CHAPEL HILL — Residents will get another chance Tuesday to review and comment on several options for growth at one of the town’s busiest intersections.
The Central West Steering Committee has been working with neighbors, town staff and consultants since January to outline uses for undeveloped land near the intersection of Estes Drive and Martin Luther King Jr. Boulevard. The Central West area is one of six areas identified for future development or redevelopment in the Chapel Hill 2020 plan for town growth.
Although the area being considered only contains a few parcels, its development will have a domino effect across town, especially once UNC builds the adjacent Carolina North research campus. A lack of money has delayed the university’s 250-acre, 300 million-square-foot project, but one day, it could bring thousands of students, faculty and residents to the area.
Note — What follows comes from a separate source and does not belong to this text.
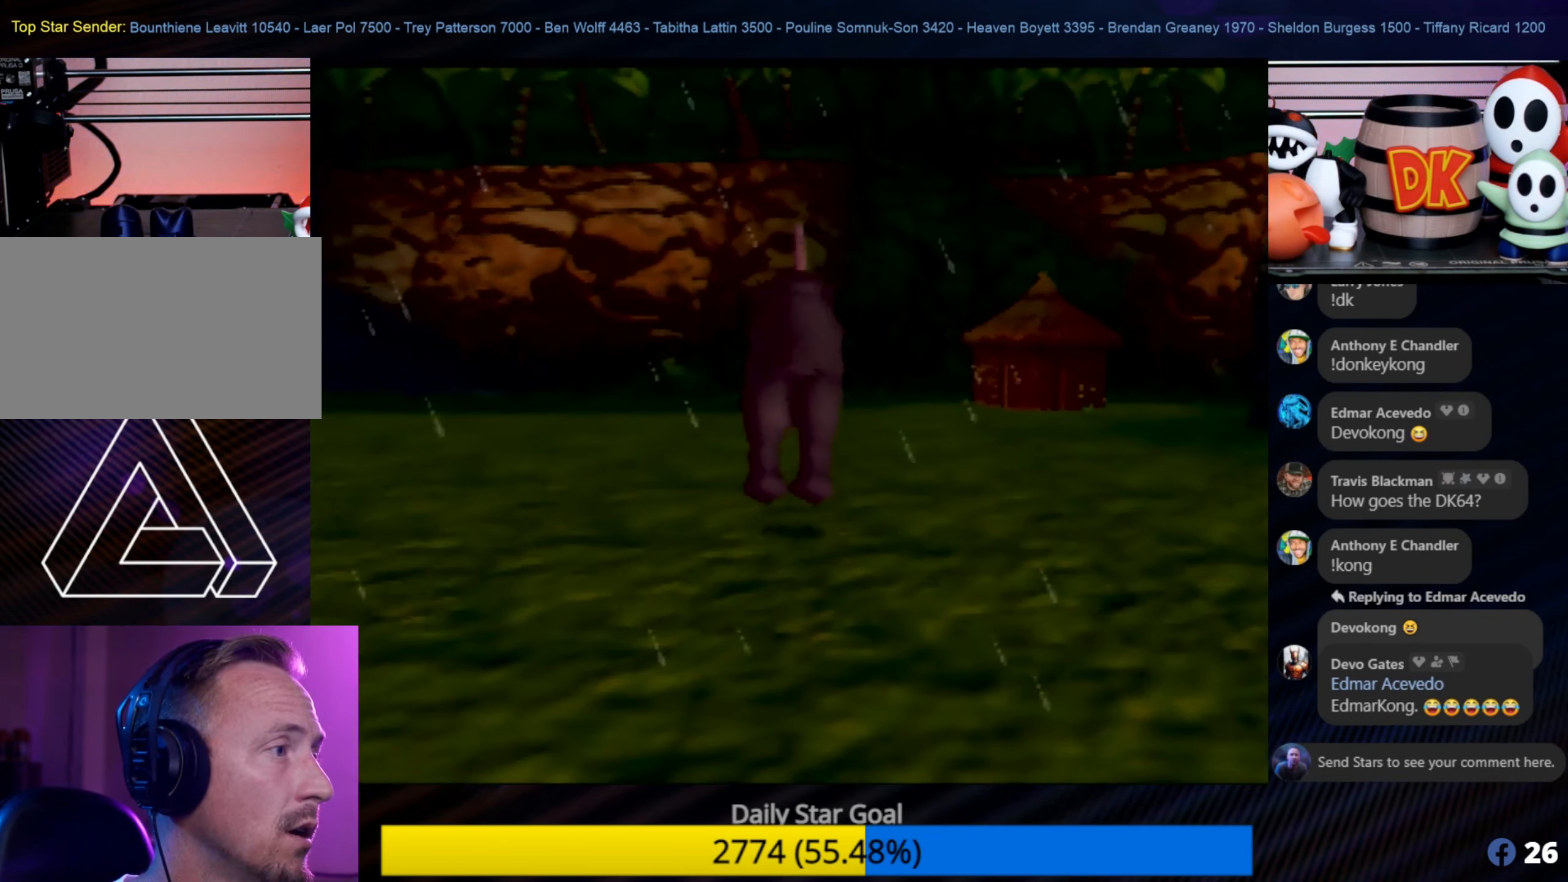
{"buttons": ["B"], "left_stick": "up", "events": []}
The vision for that future continues to divide Central West residents. In particular, the group has wrestled with issues of car, bike and pedestrian safety, environmental conservation, and the density, height and kind of commercial uses that will serve the town’s economic goals while preserving the neighborhood’s residential character.
The community session Tuesday will include the committee’s four proposed development maps and other information. A smaller group of residents, who said they are frustrated with the current options and how their ideas were received, plans to bring a fifth map to the meeting, said Julie McClintock, who also is a committee member.
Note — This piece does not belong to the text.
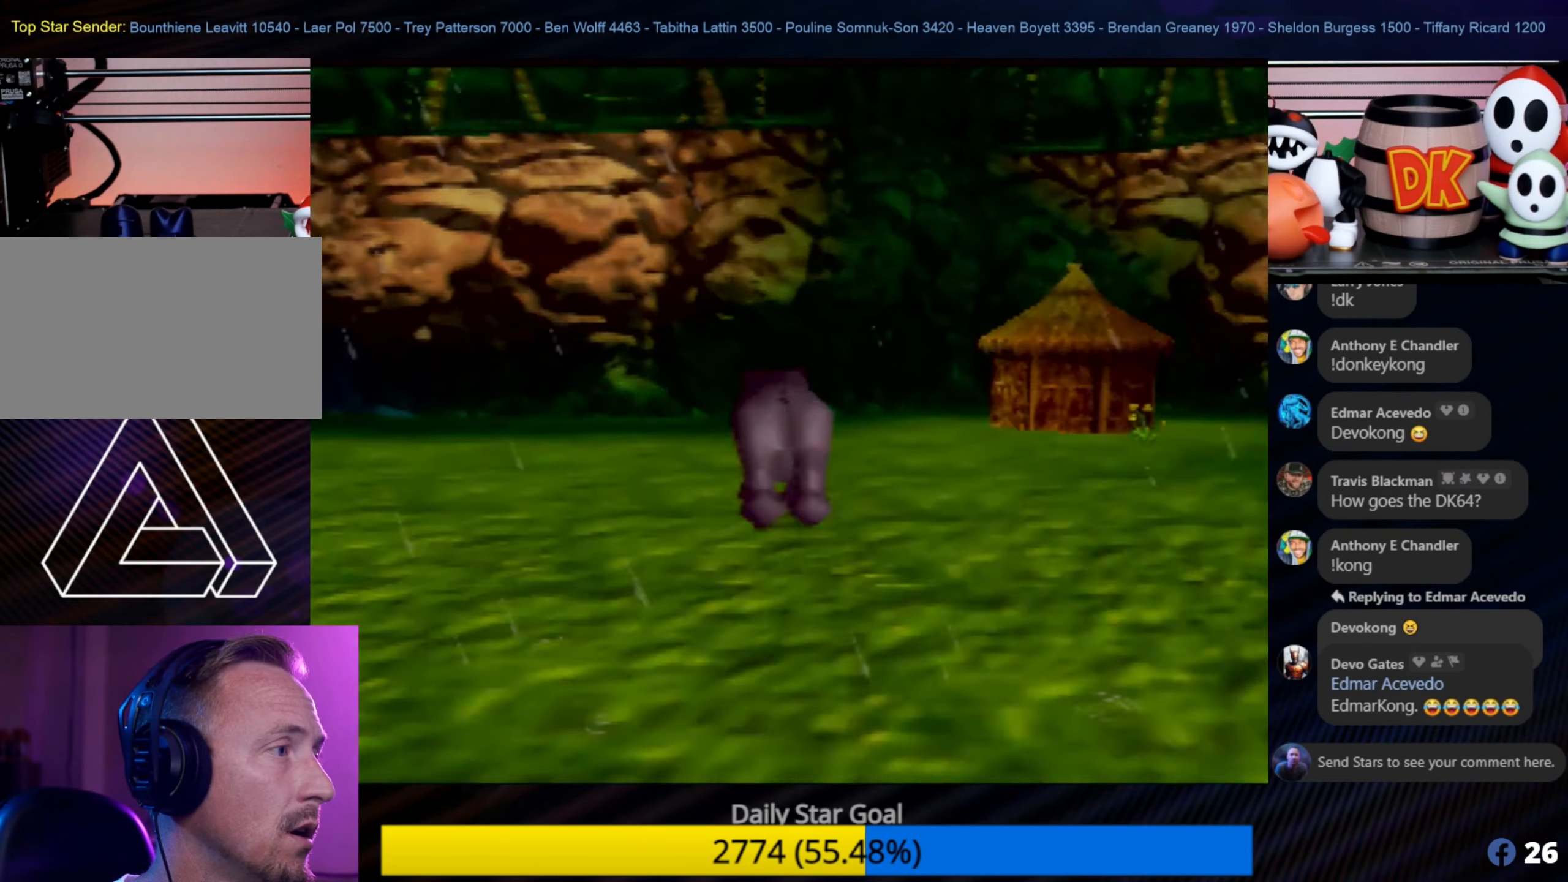
{"buttons": ["B"], "left_stick": "left", "events": [[84, "left_stick", "up-left"], [316, "left_stick", "left"]]}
McClintock said the committee’s maps are not clear about what will be built or how traffic will be handled. While building height and use are included, the maps do not show the proposed square footage. There also has been very little analysis beyond a town traffic study and some discussion of potential stormwater issues, she said.
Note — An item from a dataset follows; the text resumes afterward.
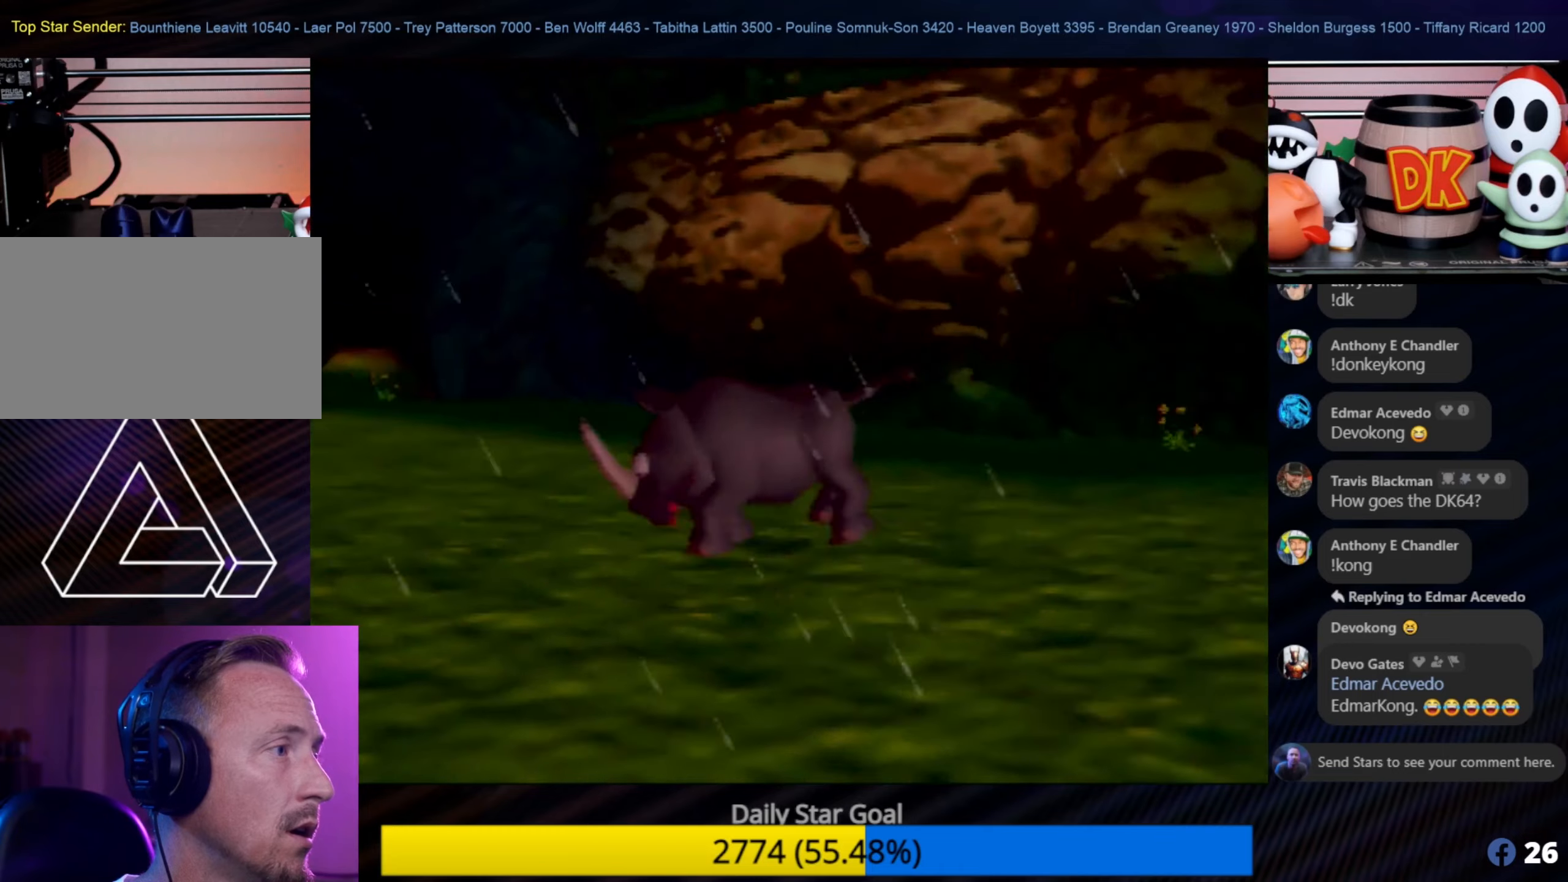
{"buttons": ["B"], "left_stick": "left", "events": []}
“We’re concerned (the community) is not going to be able to see what’s on the table,” McClintock said.
Steering Committee member Whit Rummel, who owns 14 acres on two Estes Drive parcels, said he sympathizes with those who fear the end result will be worse than what is there now. The committee, as well as town staff and the consultant, has tried to do the best job it can with the tools available to it, he said.
“That fear is causing a number of neighbors to oppose what is happening now,” he said.
At the committee’s behest, Rummel said he drew a sample map earlier this year that showed stores and a restaurant on one of his parcels, closest to MLK Boulevard, and a civic or municipal use on the more residential lot, he said. His idea was to get the group thinking about atypical ways to grow, but in the end, whatever is built will only succeed if there is the density to support it, he said.
It also has to be safe, especially for the children, he said.
“(Estes Drive) is not a neighborhood street at all. It is a thoroughfare with people zipping through from one place to another,” he said.
The town will hold a public hearing on the steering committee’s recommendations Oct. 21. The Town Council could make a decision in November.